Hier was hij dan: een nederige, liefdevolle profeet van God. Hij bracht zo’n sterke geest in de kamer. We stonden er allemaal zwijgend bij, bang om iets te zeggen, of zelfs maar te glimlachen. Maar toen hij met een grote grijns op ons afliep en zei hoe blij hij was om kennis met ons te maken, kregen wij een sterk gevoel van vreugde en gemoedsrust. Toen hij ons de hand schudde en vriendelijk naar ons glimlachte, kon ik zijn oprechte nederigheid en liefde voor ons voelen.

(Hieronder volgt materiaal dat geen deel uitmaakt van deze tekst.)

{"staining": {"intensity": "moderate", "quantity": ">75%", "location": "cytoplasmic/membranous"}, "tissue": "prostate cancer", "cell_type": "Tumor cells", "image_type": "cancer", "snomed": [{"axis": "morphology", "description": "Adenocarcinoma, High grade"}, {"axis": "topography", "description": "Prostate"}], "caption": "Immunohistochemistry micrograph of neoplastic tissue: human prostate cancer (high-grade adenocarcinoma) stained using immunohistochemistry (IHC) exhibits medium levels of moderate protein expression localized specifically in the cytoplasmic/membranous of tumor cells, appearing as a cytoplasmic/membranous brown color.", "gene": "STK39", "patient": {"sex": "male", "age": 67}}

We begonnen hem vragen over de jongvolwassenen in de kerk te stellen. Eén vraag viel mij het meeste op. Die luidde: ‘Wij jongvolwassenen vinden het vaak moeilijk om onze familieleden en vrienden aan te moedigen aan het evangelie deel te nemen. Hoe kunnen we beter het evangelie aan ze verkondigen?’ President Nelson dacht even na en zei toen: ‘Wees aantrekkelijk.’ En hij vervolgde: ‘Wees een voorbeeld, en wees getrouw.’
Dat was alles – een eenvoudige, maar goed doordachte en ware boodschap. Zijn eenvoudige woorden werden in ons verstand en ons hart gegrift. Ik besefte op dat moment dat wij jongvolwassenen geneigd zijn om het evangelie te ingewikkeld te maken en er te hard over na te denken, terwijl de aanwijzingen van de Geest en van onze profeten eenvoudig en duidelijk zijn, en zo veel beloften van zegeningen bevatten.
Ik besefte op dat moment hoe president Nelson zo nederig en geestelijk was geworden: door voortdurend het evangelie van Jezus Christus na te leven. Wij hoeven alleen maar hetzelfde te doen. Doe dagelijks al die kleine dingen die ons dichter tot onze hemelse Vader en tot Jezus Christus brengen: ga naar de kerk en naar de tempel, lees in de Schriften, bid met een oprecht hart, en wees vriendelijk en liefdevol voor ieder die je tegenkomt. Door die kleine dagelijkse daden leren we hoe we ware discipelen van Christus worden, versterken we onze band met Hem, en geven we zijn waarheid aan andere mensen door.
We moeten er gewoon zoveel mogelijk naar streven om een beter mens te worden, en dan zullen die kleine, eenvoudige dingen grote gevolgen hebben. Ja, de wereld is ingewikkeld. En ja, het is makkelijk om zoveel in het leven te beredeneren. Maar Gods plan is eenvoudig. En als we het volgen, maakt dat plan het leven eenvoudiger. Als we de raad van de profeet ter harte nemen en we ons best doen om dagelijks meer op onze Heiland, Jezus Christus, te gaan lijken, zullen we met ons voorbeeld van geloof het leven van de mensen om ons heen veranderen.